Starting with a lone, bloodied man tormented enough to start pulling his own fingernails out, Itch! (2024) could go in a number of ways, albeit none of them very pleasant. It seems as though the film – with its stark opening titles and heavy cinematic grain – is calling on the nastiest, grisliest of its predecessors. Actually, that turns out to only be true up to a point: this is no simple gore fest, there are no hordes of extras, no gallons upon gallons of blood. Instead, this is a surprisingly intimate horror story which relies as much on inference and clue as it does on overt violence. It’s an interesting, and successful approach.
Back to the man with the fingernail issue – this is Jay (played by director and writer Bari Kang) and even prior to his lowest ebb, life has not been kind to him lately. Bereaved of his wife, lately he divides his time between worrying about his mute, traumatised daughter Olivia and worrying about their evidently rough financial situation. The little girl is having a bad time in school too, it seems, because children’s worst impulses can rival anything the horror genre can come up with. Jay works for his father at the family business in a down-at-heel part of New York, and as much as he values his father’s help and support, he is clearly deeply damaged by life’s recent turns, too. Kang plays Jay very much as a man for whom news of a strange ‘scabies outbreak’ in the city is just another damn weight on his shoulders, and it works well that way. But the issue finds him much more forcefully when a crazed, skin-shredding woman walks into his store; the authorities are called, and they confirm to Jay that this is happening all over town. Something serious is clearly happening, albeit obscured by rumours and hearsay; people have moved straight to wondering who’s responsible instead of pausing to panic over what is actually happening. By the time Jay has been out to collect Olivia from school, things have taken a further turn. Not only is there some strange infection spreading, but the store is being threatened with robbery too; a mismatched group of people soon end up forced to hunker down and wait out whatever hell is breaking loose outside.

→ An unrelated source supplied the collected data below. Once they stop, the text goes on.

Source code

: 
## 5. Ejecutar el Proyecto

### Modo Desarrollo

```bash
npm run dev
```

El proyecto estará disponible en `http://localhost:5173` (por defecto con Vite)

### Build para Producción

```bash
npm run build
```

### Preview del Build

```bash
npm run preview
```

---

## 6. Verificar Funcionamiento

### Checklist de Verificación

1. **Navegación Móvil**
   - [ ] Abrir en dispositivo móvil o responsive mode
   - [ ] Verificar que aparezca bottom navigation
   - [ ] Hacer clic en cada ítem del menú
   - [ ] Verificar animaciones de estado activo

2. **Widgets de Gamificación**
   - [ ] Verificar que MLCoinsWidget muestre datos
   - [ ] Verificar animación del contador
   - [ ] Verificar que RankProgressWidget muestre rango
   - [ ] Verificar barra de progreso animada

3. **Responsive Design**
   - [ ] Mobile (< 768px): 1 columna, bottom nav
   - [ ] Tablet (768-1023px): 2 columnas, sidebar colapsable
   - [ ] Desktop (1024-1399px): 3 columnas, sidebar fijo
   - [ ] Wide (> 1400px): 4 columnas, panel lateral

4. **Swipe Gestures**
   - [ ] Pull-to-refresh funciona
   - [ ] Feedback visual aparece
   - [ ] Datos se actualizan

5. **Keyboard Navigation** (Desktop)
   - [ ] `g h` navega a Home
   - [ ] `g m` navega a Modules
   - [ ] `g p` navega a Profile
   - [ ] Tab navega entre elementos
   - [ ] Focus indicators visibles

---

No film is faultless and there are a few odd, or less plausible pauses during the more high-action sequences, including around the time it takes to get infected/to reanimate, but that’s often been a bit of a puzzler for films of this kind (and hopefully, given the film’s poster, it’s no great spoiler to discuss these particular plot points). But it’s a minor quibble about a film that is, in most respects, very good indeed. Assuming that some of its elements are intended as homage, it manages a decent balance of homage and creativity, particularly in how it opts for a more psychological approach overall. With a small cast and a small location, the film feels nicely oppressive with the convenience store in a city street operating as a kind of echo of the infamous mall out in suburbia – technically it’s a good place to get trapped in terms of material needs, but you’re trapped nonetheless, and this puts all sorts of pressure on already fraught, frightened people. Likewise, people begin to rely more and more on the modern equivalent of the radio, only now refracted through a mobile phone and topped up with other, newer tech, like CCTV – used sparingly but effectively here, and of course a store in a rough neighborhood would have a camera trained on its front shutters.
Itch! has a less-is-more approach, which works sensibly with its small budget, but also allows the more gruesome moments to really land – because they’re never so frequent that they turn things into a simple us vs. them affair, another ordeal to survive. As such, every encounter with people suffering from ‘the itch’ has extra weight in the narrative, and the fallout from this is well acted by all of the cast. Something else of note here: the sound design is absolutely key in generating the sort of unease which runs throughout the film, giving an impression of all sorts of horrors and other stories unfolding largely unseen outside. It all adds to the paranoia, as does the sense of rising heat and humidity which might make your skin a little itchy at the best of times. You start to watch the characters rather hawkishly…
Itch! offers a sickly, slow burn approach to its subject matter, along the way offering a glimpse of an America which is clearly troubled, but never treated simplistically. Sure, there’s some gorier payoff in here, but really where the film excels is in how its humanity eventually leads to an unbearable and poignant conclusion. It’s a discomfiting, artfully depressing watch with much to recommend it.
Itch! (2024) received its world premiere on Saturday, 7th December 2024.